What you should do:
Please continue the article about the catalyst that removes nitrates from drinking water, starting after its last sentence.
------ Text segment
(Credit: usaid_images/Flickr)
Researchers have found a catalyst that can clean toxic nitrates from drinking water by converting them into air and water.
“Nitrates come mainly from agricultural runoff, which affects farming communities all over the world,” says lead study scientist Michael Wong, a chemical engineer at Rice University.
“Nitrates are both an environmental problem and health problem because they’re toxic. There are ion-exchange filters that can remove them from water, but these need to be flushed every few months to reuse them, and when that happens, the flushed water just returns a concentrated dose of nitrates right back into the water supply,” he explains.
Rice University’s indium-palladium nanoparticle catalysts clean nitrates from drinking water by converting the toxic molecules into air and water. (Credit: Jeff Fitlow/Rice)
Wong’s lab specializes in developing nanoparticle-based catalysts, submicroscopic bits of metal that speed up chemical reactions. In 2013, his group showed that tiny gold spheres dotted with specks of palladium could break apart nitrites, the more toxic chemical cousins of nitrates.
------------
------ Recorded data
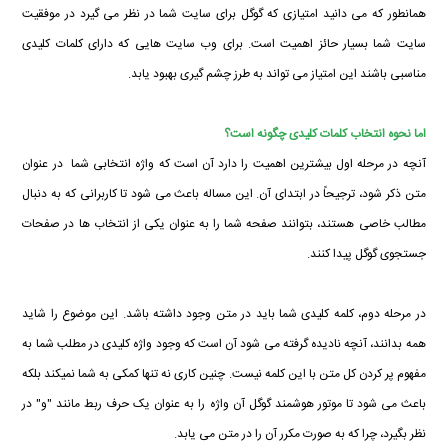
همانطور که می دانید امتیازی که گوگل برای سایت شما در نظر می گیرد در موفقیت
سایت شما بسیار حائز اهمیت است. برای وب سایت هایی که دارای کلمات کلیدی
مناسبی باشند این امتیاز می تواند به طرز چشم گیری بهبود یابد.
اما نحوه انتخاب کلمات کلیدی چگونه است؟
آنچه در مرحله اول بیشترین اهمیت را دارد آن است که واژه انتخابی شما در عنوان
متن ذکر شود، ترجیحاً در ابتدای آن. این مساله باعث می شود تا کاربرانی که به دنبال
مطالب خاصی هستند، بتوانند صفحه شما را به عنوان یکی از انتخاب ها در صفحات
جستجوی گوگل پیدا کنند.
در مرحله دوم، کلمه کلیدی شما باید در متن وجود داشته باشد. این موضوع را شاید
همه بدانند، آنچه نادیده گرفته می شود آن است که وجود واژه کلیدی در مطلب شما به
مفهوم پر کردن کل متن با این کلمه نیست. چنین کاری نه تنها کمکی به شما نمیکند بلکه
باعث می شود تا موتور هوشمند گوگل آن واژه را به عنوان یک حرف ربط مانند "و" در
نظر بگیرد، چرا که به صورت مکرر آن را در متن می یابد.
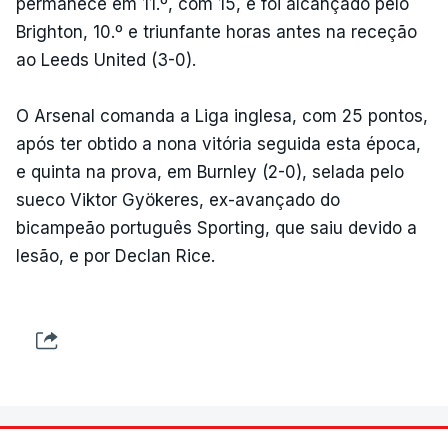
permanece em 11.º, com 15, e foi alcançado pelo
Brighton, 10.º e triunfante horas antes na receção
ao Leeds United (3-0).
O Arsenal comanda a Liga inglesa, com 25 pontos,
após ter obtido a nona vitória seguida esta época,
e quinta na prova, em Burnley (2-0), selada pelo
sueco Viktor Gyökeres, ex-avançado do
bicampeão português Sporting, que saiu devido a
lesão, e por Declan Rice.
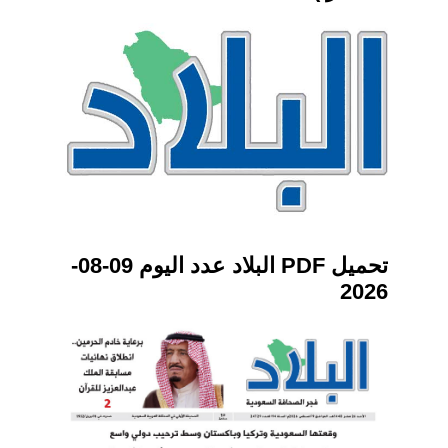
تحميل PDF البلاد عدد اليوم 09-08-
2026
------------
------ Recorded data
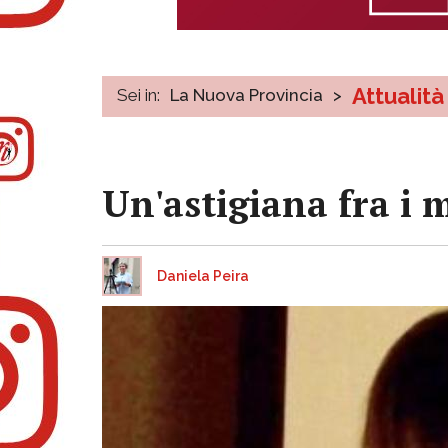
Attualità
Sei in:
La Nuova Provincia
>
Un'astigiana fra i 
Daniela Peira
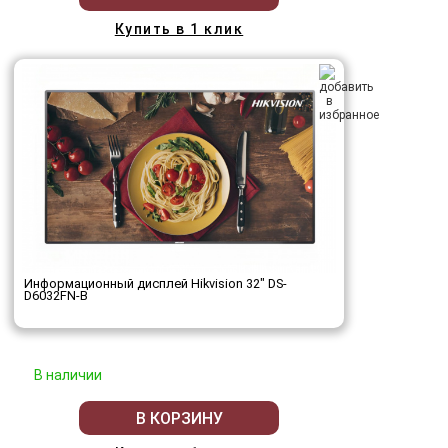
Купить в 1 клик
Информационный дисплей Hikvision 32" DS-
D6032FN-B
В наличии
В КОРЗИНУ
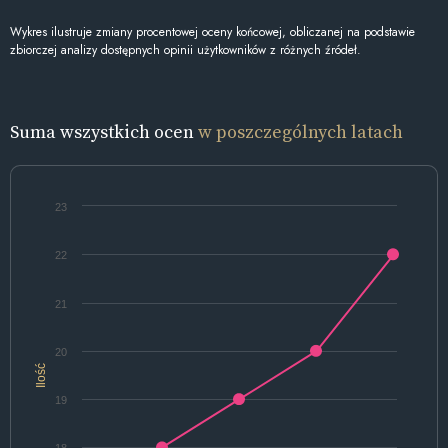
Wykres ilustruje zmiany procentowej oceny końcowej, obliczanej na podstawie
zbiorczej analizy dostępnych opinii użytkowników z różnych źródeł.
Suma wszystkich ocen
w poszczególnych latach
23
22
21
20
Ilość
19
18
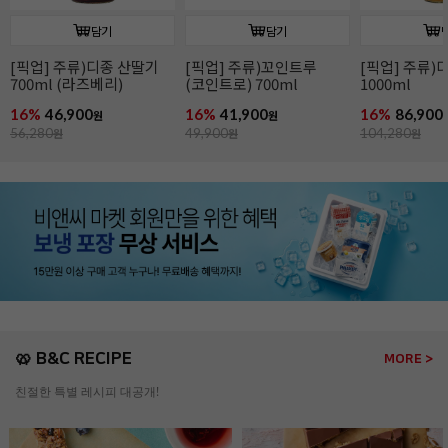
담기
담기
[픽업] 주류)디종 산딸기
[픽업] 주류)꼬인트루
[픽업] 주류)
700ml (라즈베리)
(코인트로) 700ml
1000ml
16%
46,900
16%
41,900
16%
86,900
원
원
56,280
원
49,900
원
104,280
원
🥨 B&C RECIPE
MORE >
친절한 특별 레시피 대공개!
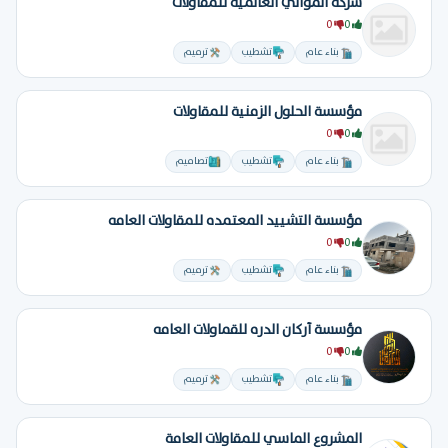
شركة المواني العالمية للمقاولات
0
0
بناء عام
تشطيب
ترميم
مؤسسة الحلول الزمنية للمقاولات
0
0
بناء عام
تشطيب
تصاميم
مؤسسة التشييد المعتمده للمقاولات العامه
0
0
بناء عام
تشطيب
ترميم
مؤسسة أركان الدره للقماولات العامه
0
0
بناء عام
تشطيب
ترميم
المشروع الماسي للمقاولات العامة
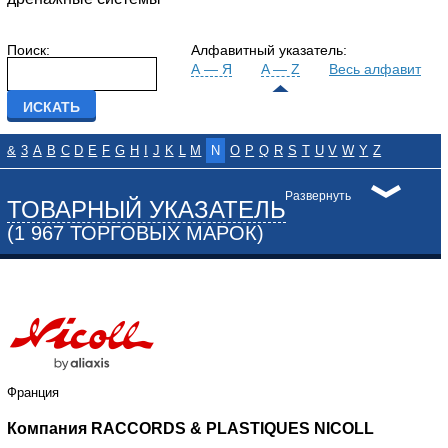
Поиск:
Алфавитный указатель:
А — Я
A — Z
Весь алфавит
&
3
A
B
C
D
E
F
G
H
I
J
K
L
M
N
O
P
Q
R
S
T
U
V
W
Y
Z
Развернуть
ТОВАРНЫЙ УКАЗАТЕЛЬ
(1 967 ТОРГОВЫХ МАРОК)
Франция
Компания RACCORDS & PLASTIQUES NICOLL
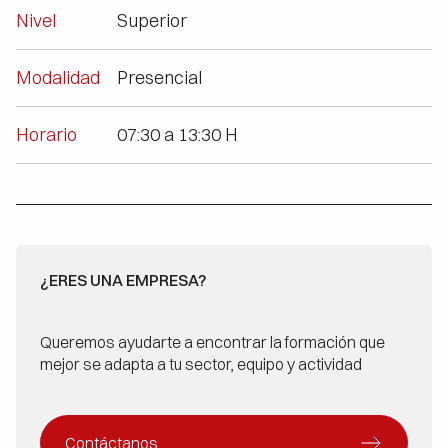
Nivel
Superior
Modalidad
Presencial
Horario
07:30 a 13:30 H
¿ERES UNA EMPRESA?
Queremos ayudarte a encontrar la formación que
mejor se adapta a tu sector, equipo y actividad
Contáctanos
------------
Response below:
“Nitrates are molecules that have one nitrogen atom and three oxygen atoms,” Wong explains. “Nitrates turn into nitrites if they lose an oxygen, but nitrites are even more toxic than nitrates, so you don’t want to stop with nitrites. Moreover, nitrates are the more prevalent problem.
“Ultimately, the best way to remove nitrates is a catalytic process that breaks them completely apart into nitrogen and oxygen, or in our case, nitrogen and water because we add a little hydrogen,” he says.
“More than 75 percent of Earth’s atmosphere is gaseous nitrogen, so we’re really turning nitrates into air and water,” Wong adds.
Nitrates are toxic to infants and pregnant women and may also be carcinogenic. Nitrate pollution is common in agricultural communities, especially in the US Corn Belt and California’s Central Valley, where farmers use fertilizers heavily, and some studies have shown that nitrate pollution is on the rise due to changing land-use patterns.
Many areas of the United States are at risk for nitrate and nitrite contamination of drinking water due to overuse of agricultural fertilizers. (Credit: USGS)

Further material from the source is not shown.